Collected data
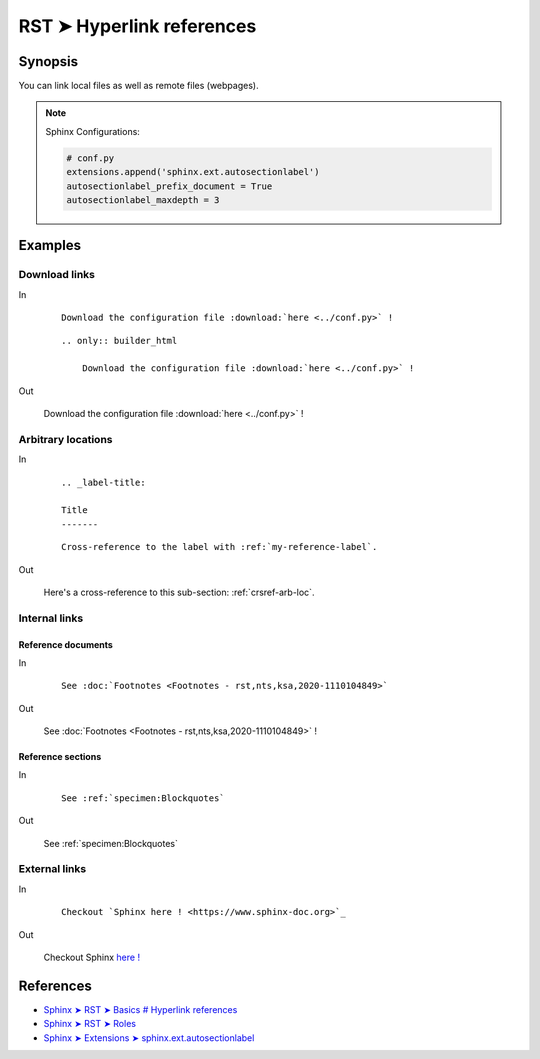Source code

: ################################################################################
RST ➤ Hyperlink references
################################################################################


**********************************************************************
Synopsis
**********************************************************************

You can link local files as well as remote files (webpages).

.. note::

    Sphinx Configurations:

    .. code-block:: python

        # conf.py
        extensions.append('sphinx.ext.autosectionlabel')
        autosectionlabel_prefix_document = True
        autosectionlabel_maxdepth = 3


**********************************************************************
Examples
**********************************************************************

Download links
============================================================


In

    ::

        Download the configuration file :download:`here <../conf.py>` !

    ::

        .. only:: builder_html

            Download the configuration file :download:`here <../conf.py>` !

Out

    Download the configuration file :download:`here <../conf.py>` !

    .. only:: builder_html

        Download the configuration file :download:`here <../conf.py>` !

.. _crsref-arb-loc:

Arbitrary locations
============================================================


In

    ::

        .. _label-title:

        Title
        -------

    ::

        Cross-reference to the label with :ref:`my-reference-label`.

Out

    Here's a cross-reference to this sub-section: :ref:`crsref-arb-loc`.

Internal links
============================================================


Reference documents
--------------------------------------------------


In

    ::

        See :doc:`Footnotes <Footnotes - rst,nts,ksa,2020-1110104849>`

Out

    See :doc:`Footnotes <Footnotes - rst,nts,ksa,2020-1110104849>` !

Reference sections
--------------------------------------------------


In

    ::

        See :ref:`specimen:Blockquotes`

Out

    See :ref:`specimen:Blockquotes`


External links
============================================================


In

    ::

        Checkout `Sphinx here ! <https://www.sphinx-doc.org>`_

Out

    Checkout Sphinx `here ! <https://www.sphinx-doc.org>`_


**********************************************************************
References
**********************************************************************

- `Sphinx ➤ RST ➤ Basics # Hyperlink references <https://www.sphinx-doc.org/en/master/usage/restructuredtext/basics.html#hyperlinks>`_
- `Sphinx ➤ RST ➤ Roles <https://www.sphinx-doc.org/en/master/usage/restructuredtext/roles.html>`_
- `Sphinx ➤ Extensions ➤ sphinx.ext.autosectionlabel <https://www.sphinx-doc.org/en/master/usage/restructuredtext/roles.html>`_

= Your assignment =
Find the word "specimen" in the entries, then copy out every line that has it.

= Task solution =
        See :ref:`specimen:Blockquotes`
    See :ref:`specimen:Blockquotes`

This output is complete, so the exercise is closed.